Canadian Jewish Political Affairs Committee
Intern Blog: Tolerance, Rights and Development

This weekend, a friend of mine invited me to take part in the 2013 International Development Conference held at U of T’s Scarborough Campus.  Although I have only been at CJPAC for two weeks, I found that I was already applying what I have learned to what the speakers at the conference were lecturing about. There were sessions on human rights in the developing world, technology, agriculture, and languages. The conference also gave me a lot of time to speak to students from other schools about how our degrees would impact what our future careers might be.

My favorite session was a seminar on citizenship and participation in the political process focusing on what participation means in the developing world compared to what participation means in Canada. Although I would consider myself more active in the political system than most people my age, it was really sobering to see how hard people struggle for things that I would take for granted, like having a birth certificate or being able to vote.  We discussed instances where citizenship has been used as a weapon against people who are perceived as threats to the state and also how minority groups in nations can be harmed by nationalistic ideologues who prevent them from obtaining documentation and mobilizing.

As a member of the Jewish community, listening to this lecture felt significant because, less than a century ago, it was my people who were struggling for recognition from hostile, often murderous, governments. Throughout history, we have faced extreme discrimination. From the destruction of our temple and forced conversions to repeated attempts of genocide, the Jewish people have faced countless attempts to invalidate and undermine our very existence.  Not until the creation of the State of Israel did Jews finally have a place to call home, a place where we can rest assured that it is our interests and needs that govern the actions of the state’s leadership.
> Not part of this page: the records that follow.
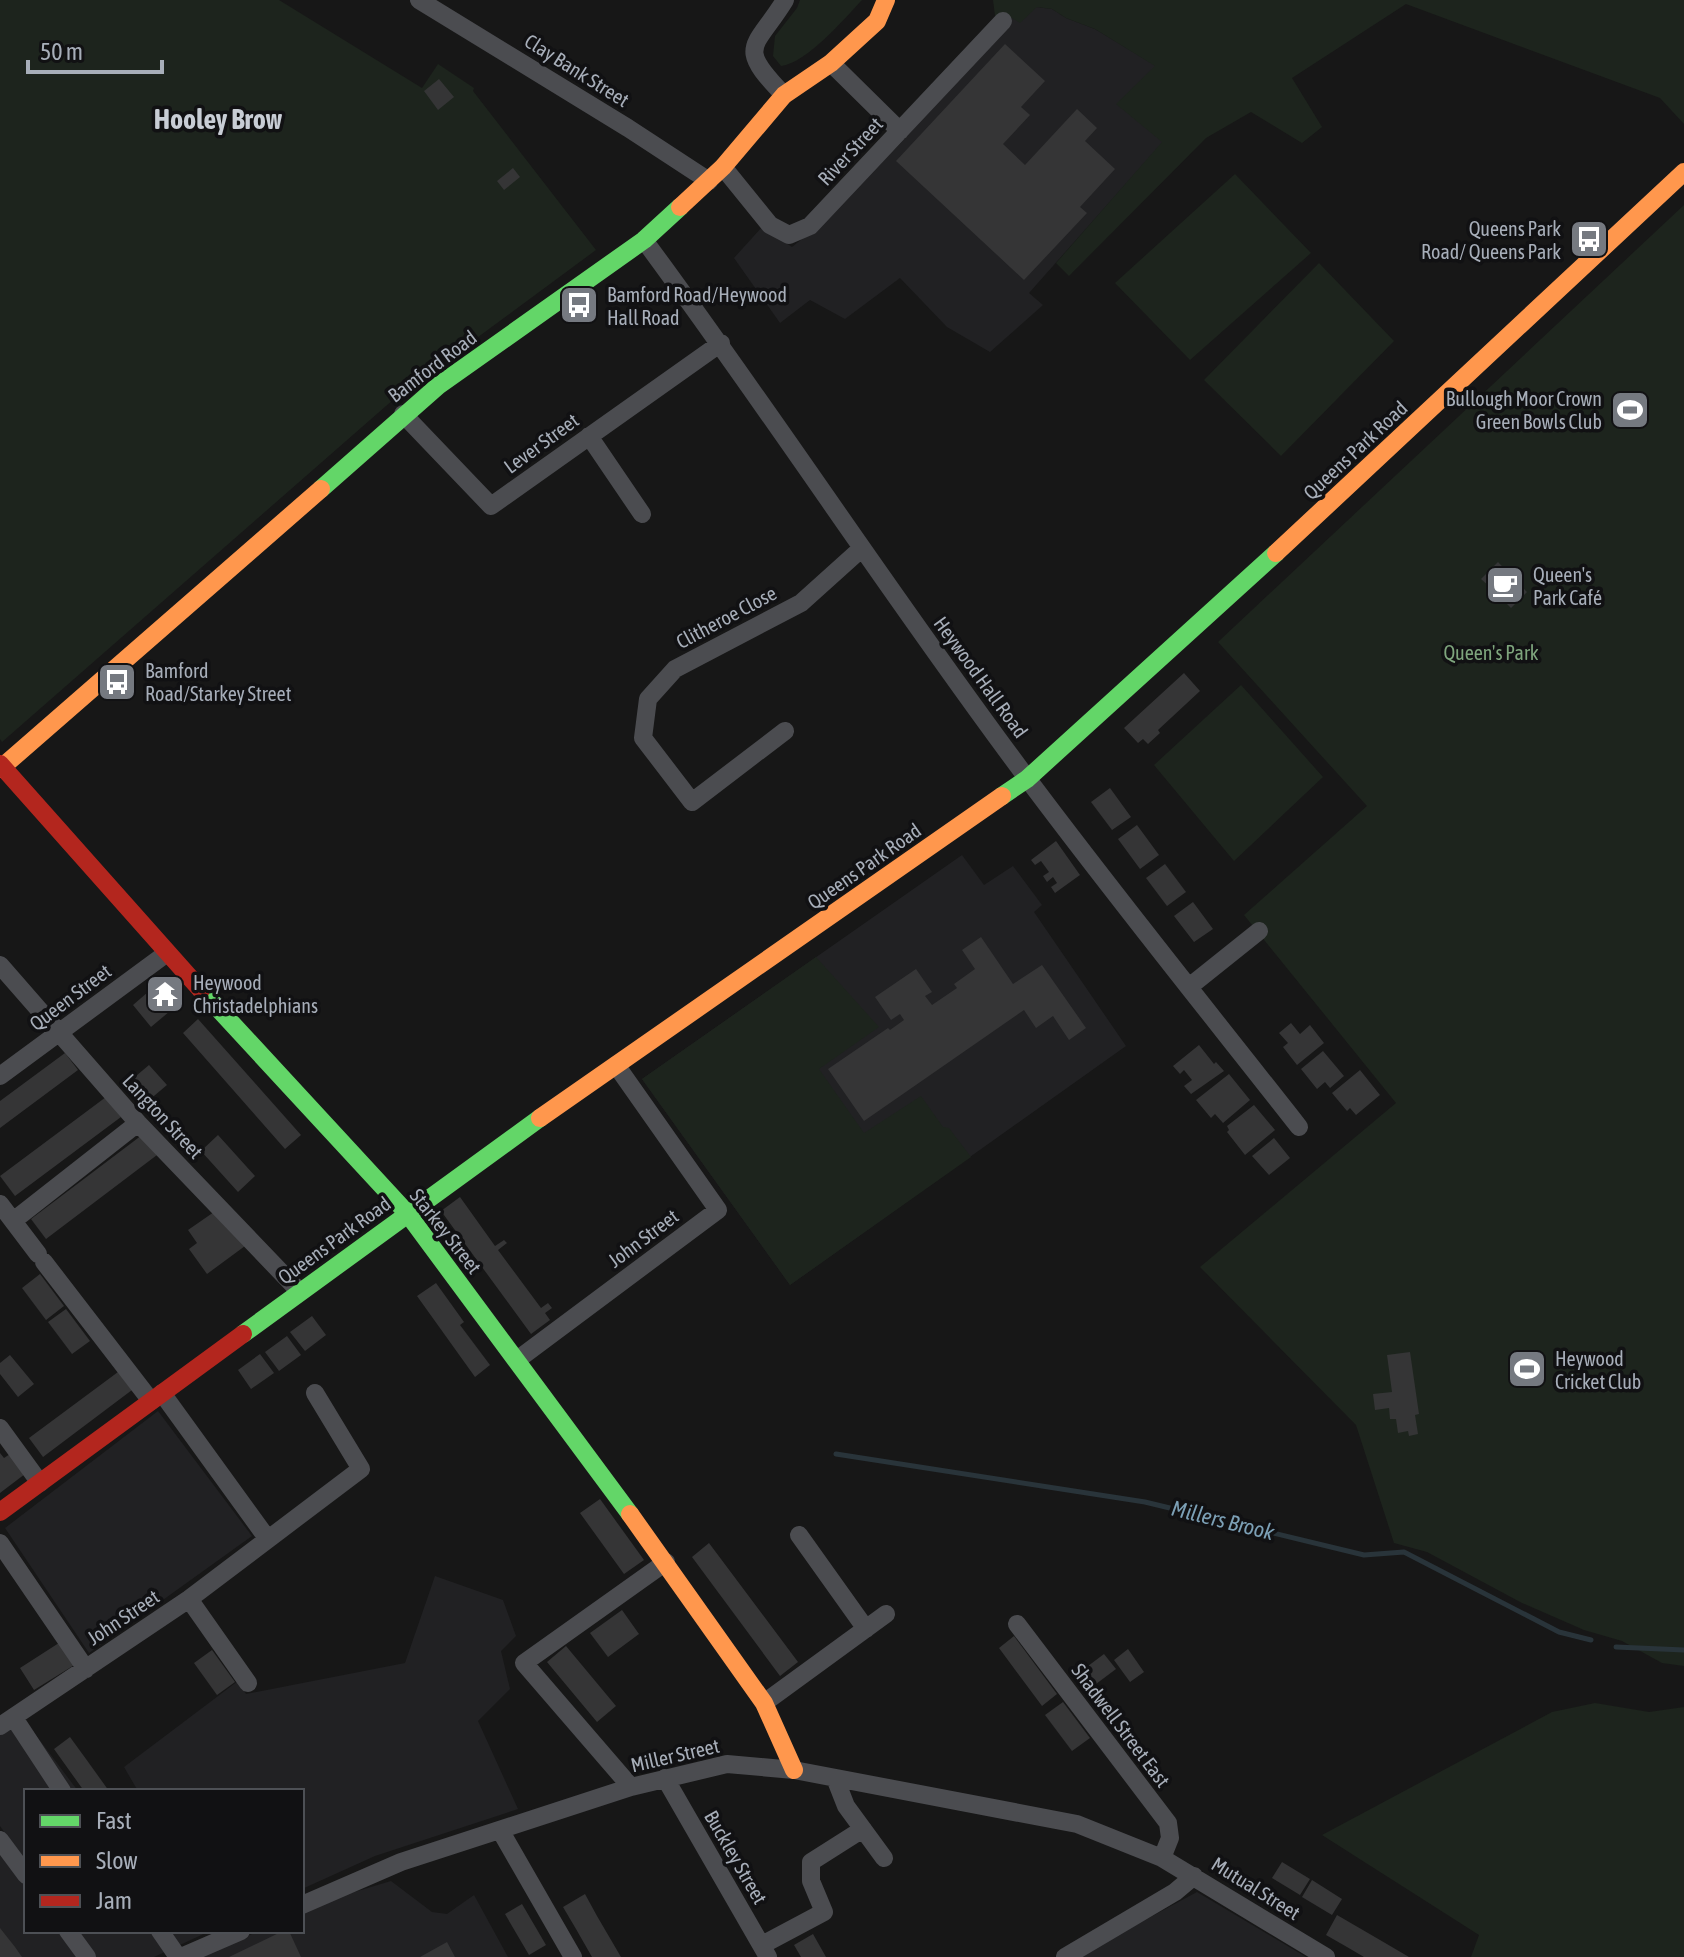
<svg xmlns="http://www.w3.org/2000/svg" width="1684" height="1957" viewBox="0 0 1684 1957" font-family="'Asap Condensed',sans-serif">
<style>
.built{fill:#212123}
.green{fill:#1d241d}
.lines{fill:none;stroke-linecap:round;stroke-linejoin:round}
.stream{stroke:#29343a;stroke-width:5}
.building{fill:#353536}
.street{stroke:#4b4c50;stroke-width:18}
.fast{stroke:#63d668;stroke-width:18}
.slow{stroke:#ff974d;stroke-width:18}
.jam{stroke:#b3261e;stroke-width:18}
.labels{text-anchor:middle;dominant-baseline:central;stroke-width:7;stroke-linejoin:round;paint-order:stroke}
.street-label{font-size:20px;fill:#a7aeb9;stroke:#111113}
.poi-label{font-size:20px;fill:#a7aeb9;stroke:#111113;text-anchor:start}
.park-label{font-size:20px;fill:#7ea57d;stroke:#111113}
.water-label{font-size:22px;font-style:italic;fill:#7ca0b6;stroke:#111113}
.district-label{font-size:28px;font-weight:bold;fill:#c8cdd5;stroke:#111113}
</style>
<rect width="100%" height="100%" fill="#171717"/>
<path class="built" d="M1037,7L1052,9L1066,18L1095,29L1156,66L1163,142L1029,293L1043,305L990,352L947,327L900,278L845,319L810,300L780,323L734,258L762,227L792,247L812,231L900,144L1007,15Z
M962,855L984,885L1013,866L1042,905L1034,912L1126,1046L790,1285L642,1079Z
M158,1411L252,1536L89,1653L5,1528Z
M435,1576L503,1600L516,1636L501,1651L510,1689L478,1721L518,1809L375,1856L302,1889V1791H138L124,1767L238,1681L246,1694L405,1663Z
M23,1718L78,1791H26V1863L0,1826V1730Z
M0,1850L26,1887V1931H58L76,1957H0Z
M391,1881L432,1912L447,1914L474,1895L508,1957H199L259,1931H302V1913L341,1896Z
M1197,1892L1306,1957H1076Z
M74,1931H210L154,1957H92Z"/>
<path class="green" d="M0,0H279L422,88L438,64L474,88L473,91L596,250L394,399L2,742L0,739Z
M800,0H862C844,19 807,63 781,66L773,56L775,36L797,8Z
M993,0H1684V124L1660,98L1406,4L1292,78L1322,127L1302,143L1251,112L1206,138L1069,276L1056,263L1162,142L1116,104L1155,66L1095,29L1066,18L1052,9L1037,7L1020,23L1007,15L995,16Z
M1235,174L1311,253L1190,360L1115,283Z
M1684,205V1666L1662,1663L1622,1641L1584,1630L1522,1603L1427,1552L1394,1543L1356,1425L1200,1267L1396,1103L1244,915L1367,806L1218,642Z
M1319,263L1394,341L1281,456L1204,380Z
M1241,685L1323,777L1234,861L1154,765Z
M816,957L879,1027L819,1069L864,1133L921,1096L943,1127L949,1128L971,1157L790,1285L642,1079Z
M1595,1703L1649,1712L1684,1707V1957H1471L1479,1935L1322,1835L1552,1712Z"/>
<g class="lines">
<path class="stream" d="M836,1454L1145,1502L1364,1555L1404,1552L1559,1632L1591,1640
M1616,1647L1684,1650"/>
</g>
<path class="building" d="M1005,44L1045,81L1021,107L1030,115L1003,144L1025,165L1077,109L1097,128L1085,141L1115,169L1080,207L1087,213L1024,280L896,161Z
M439,79L454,97L438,110L424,91Z
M513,168L520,177L504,190L497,181Z
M1498,562L1527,592L1511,608L1503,600L1499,603L1487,591L1491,588L1481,579Z
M1184,673L1200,691L1158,730L1160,733L1148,744L1143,739L1138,743L1124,728Z
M1110,788L1131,817L1112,830L1091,802Z
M1137,825L1159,855L1140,869L1118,839Z
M1056,841L1080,875L1055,893L1051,887L1057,883L1053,877L1047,882L1043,876L1049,872L1041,861L1035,865L1031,860Z
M1165,864L1186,892L1167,906L1146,878Z
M1193,902L1213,929L1194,942L1174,916Z
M981,937L1013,984L1042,965L1086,1028L1069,1040L1053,1016L1036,1028L1024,1010L864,1121L828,1069L888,1028L890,1030L904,1020L900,1014L891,1020L875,997L916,969L932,992L925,996L932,1005L957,988L954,984L975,969L962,950Z
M163,979L182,1001L151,1027L133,1005Z
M198,1019L301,1135L285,1149L183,1033Z
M1291,1023L1300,1034L1310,1025L1324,1043L1297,1065L1283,1047L1288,1043L1279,1033Z
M1199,1045L1214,1064L1216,1062L1224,1071L1191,1094L1184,1086L1192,1080L1184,1070L1180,1074L1173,1066Z
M1323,1051L1344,1076L1330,1088L1325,1082L1317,1089L1301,1069Z
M65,1053L78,1070L0,1128V1101Z
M149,1065L167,1085L148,1101L130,1081Z
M1360,1070L1380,1095L1356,1115L1350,1108L1347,1111L1332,1093Z
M1229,1074L1250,1100L1223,1123L1215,1114L1211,1118L1196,1100Z
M106,1097L121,1117L15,1196L0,1176Z
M1254,1105L1275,1130L1245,1155L1227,1132L1229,1130L1227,1126Z
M142,1135L157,1155L46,1239L31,1219Z
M218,1135L255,1176L238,1192L201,1151Z
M1274,1138L1290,1158L1269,1175L1252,1156Z
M460,1197L495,1246L504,1240L507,1243L498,1250L541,1308L548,1303L552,1308L545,1313L550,1320L531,1334L441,1211Z
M214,1212L245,1246L207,1274L189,1249L197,1243L188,1230Z
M40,1274L64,1306L46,1320L22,1288Z
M436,1283L464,1322L460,1325L490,1365L475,1377L417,1296Z
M66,1309L90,1341L72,1354L48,1322Z
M312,1316L326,1335L305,1351L290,1332Z
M287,1336L301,1355L279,1371L265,1352Z
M1410,1352L1419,1414L1415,1415L1418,1434L1409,1436L1408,1431L1398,1433L1396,1419H1390L1389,1408L1375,1410L1373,1394L1392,1392L1387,1355Z
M260,1354L274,1373L251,1389L238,1370Z
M10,1355L34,1384L18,1397L0,1374V1363Z
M118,1372L132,1390L43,1457L29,1438Z
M0,1453L4,1458L10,1454L25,1474L0,1493Z
M600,1499L644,1560L624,1574L580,1513Z
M709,1543L798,1662L780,1676L692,1557Z
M622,1610L639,1634L608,1657L590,1633Z
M1014,1636L1057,1694L1042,1706L999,1648Z
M62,1641L76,1664L34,1690L20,1668Z
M566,1646L616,1706L597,1722L547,1662Z
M1128,1649L1144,1672L1130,1682L1114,1660Z
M212,1650L235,1682L217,1695L194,1663Z
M1104,1654L1116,1669L1096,1684L1084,1669Z
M1063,1702L1090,1738L1072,1751L1045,1715Z
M70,1737L86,1759L109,1791H84L54,1749Z
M1282,1862L1310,1879L1300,1895L1272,1878Z
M1312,1880L1342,1899L1332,1915L1302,1897Z
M585,1894L597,1916L621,1957H592L576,1929L563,1907Z
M522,1904L546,1945L529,1955L505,1914Z
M1337,1915L1380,1940L1409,1957H1364L1347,1947L1326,1935Z
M0,1928L15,1947L22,1957H0Z
M283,1931H289L301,1957H229Z
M813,1934L826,1957H801L794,1945Z
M447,1942L455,1957H420Z"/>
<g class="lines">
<path class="street" d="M419,0L628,128L709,181
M831,63L900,131
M784,95C735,45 755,49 785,0
M723,167L770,225L789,235L810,226L1003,21
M644,240C775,417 895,602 1027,778C1115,896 1208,1011 1299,1127
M403,414L491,506L721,343
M589,436L642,514
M785,731L692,802L643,738L648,699L675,669L801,603L861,549
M0,965L138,1123L300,1292
M1189,987L1259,931
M0,1076L167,953
M0,1204L38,1254
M13,1221L138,1123
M44,1262L151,1401
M517,1360L718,1210L616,1065
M162,1393L267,1538
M0,1428L40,1483
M799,1535L866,1629
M0,1543L86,1669
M189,1599L248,1683
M1017,1624L1168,1823L1170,1838L1162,1858
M764,1703L886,1614
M14,1718L62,1791
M0,1726L189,1599L361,1469L315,1393
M665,1778L768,1957
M835,1778L846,1806L884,1858
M631,1787L524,1663L666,1562
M500,1830L573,1957
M0,1840L26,1875
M302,1905L401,1862L631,1787L727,1764L794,1770L1077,1824L1162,1858L1326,1957
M68,1931L87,1957
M160,1931L178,1957
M762,1945L824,1912L811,1881V1862L863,1829
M181,1957L241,1931
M1065,1957L1175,1892L1194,1876"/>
<path class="fast" d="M321,489L438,386L644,240L680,207
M1002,796L1027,779L1276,553
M201,990L407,1213L630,1514
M243,1334L540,1118"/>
<path class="slow" d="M680,207L723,167L784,95L831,63L877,21L886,0
M1276,553L1684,172
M0,769L321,489
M540,1118L1002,796
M630,1514L764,1703L794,1770"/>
<path class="jam" d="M0,764L201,990
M0,1512L243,1334"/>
</g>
<defs>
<symbol id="bus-square" viewBox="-11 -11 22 22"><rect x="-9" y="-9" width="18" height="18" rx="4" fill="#757980" stroke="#111113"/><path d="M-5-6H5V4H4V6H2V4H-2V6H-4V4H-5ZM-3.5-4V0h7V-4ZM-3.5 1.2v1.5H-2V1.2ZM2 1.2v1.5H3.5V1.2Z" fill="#fff"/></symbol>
<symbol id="stadium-square" viewBox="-11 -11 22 22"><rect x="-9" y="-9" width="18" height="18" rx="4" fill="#757980" stroke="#111113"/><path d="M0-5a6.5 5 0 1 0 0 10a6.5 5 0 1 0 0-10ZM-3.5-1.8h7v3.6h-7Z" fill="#fff"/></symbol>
<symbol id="cafe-square" viewBox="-11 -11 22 22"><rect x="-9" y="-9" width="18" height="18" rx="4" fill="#757980" stroke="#111113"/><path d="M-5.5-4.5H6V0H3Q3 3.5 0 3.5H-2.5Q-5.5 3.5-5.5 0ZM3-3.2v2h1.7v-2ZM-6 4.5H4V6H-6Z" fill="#fff"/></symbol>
<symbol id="temple-square" viewBox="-11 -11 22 22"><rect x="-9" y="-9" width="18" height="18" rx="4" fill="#757980" stroke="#111113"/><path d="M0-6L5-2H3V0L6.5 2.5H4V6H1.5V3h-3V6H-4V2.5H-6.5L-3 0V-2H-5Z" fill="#fff"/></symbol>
</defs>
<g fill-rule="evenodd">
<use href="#bus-square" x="1567" y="217" width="44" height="44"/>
<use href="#bus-square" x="557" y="283" width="44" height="44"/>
<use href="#stadium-square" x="1608" y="388" width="44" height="44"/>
<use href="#cafe-square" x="1483" y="563" width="44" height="44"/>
<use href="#bus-square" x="95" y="660" width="44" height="44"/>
<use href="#temple-square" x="143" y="972" width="44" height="44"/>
<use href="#stadium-square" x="1505" y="1347" width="44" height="44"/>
</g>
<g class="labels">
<g class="street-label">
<text transform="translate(577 70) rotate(32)">Clay Bank Street</text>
<text transform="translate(850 151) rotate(-47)">River Street</text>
<text transform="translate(432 366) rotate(-37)">Bamford Road</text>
<text transform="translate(541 443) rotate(-36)">Lever Street</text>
<text transform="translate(1355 450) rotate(-43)">Queens Park Road</text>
<text transform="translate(726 617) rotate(-28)">Clitheroe Close</text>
<text transform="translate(981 677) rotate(54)">Heywood Hall Road</text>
<text transform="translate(864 866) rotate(-35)">Queens Park Road</text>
<text transform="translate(70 997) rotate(-37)">Queen Street</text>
<text transform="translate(163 1116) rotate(47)">Langton Street</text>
<text transform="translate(446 1231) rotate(52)">Starkey Street</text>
<text transform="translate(643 1238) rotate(-37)">John Street</text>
<text transform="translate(334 1240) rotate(-36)">Queens Park Road</text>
<text transform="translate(123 1617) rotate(-34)">John Street</text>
<text transform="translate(1121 1725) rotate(53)">Shadwell Street East</text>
<text transform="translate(675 1755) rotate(-13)">Miller Street</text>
<text transform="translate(736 1857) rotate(60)">Buckley Street</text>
<text transform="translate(1256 1888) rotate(32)">Mutual Street</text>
</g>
<g class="poi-label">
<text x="1561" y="228" text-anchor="end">Queens Park<tspan x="1561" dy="23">Road/ Queens Park</tspan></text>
<text x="607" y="294">Bamford Road/Heywood<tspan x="607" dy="23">Hall Road</tspan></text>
<text x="1602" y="398" text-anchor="end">Bullough Moor Crown<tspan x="1602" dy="23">Green Bowls Club</tspan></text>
<text x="1533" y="574">Queen's<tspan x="1533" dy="23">Park Café</tspan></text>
<text x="145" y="670">Bamford<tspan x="145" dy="23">Road/Starkey Street</tspan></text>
<text x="193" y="982">Heywood<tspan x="193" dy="23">Christadelphians</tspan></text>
<text x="1555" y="1358">Heywood<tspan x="1555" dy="23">Cricket Club</tspan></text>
</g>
<g class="park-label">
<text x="1491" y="652">Queen's Park</text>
</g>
<g class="water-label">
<text transform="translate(1223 1520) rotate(14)">Millers Brook</text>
</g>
<g class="district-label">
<text x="218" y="119">Hooley Brow</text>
</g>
</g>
<rect x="24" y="1789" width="280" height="144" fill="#111113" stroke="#4d5055" stroke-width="2"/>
<rect x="40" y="1815" width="40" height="12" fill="#63d668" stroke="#4d5055" stroke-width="2"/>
<text x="96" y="1829" font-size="24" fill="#a7aeb9">Fast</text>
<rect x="40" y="1855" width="40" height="12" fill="#ff974d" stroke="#4d5055" stroke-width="2"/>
<text x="96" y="1869" font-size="24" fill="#a7aeb9">Slow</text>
<rect x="40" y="1895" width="40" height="12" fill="#b3261e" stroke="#4d5055" stroke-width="2"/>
<text x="96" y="1909" font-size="24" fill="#a7aeb9">Jam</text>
<path d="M28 60v12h134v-12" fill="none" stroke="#a7aeb9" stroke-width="4"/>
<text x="40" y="60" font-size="24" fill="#a7aeb9" stroke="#111113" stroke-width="6" paint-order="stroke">50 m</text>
</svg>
As I left the lecture hall, I couldn’t stop thinking about the importance of organizations like CJPAC, and how glad I am to be an intern here.  The legacy of the MS St. Louis reminds us that even Canada has a history of intolerance towards the Jewish people. This should serve as a warning that if we as Jews are complacent, if we don’t advocate for ourselves politically, we run the risk of having history repeat itself. Although I haven’t been with CJPAC long, I am extremely impressed with how my mentors and colleagues stand with Israel, and how they work tirelessly to advocate for the Jewish people here in Canada by encouraging active political engagement so that our voices can be heard.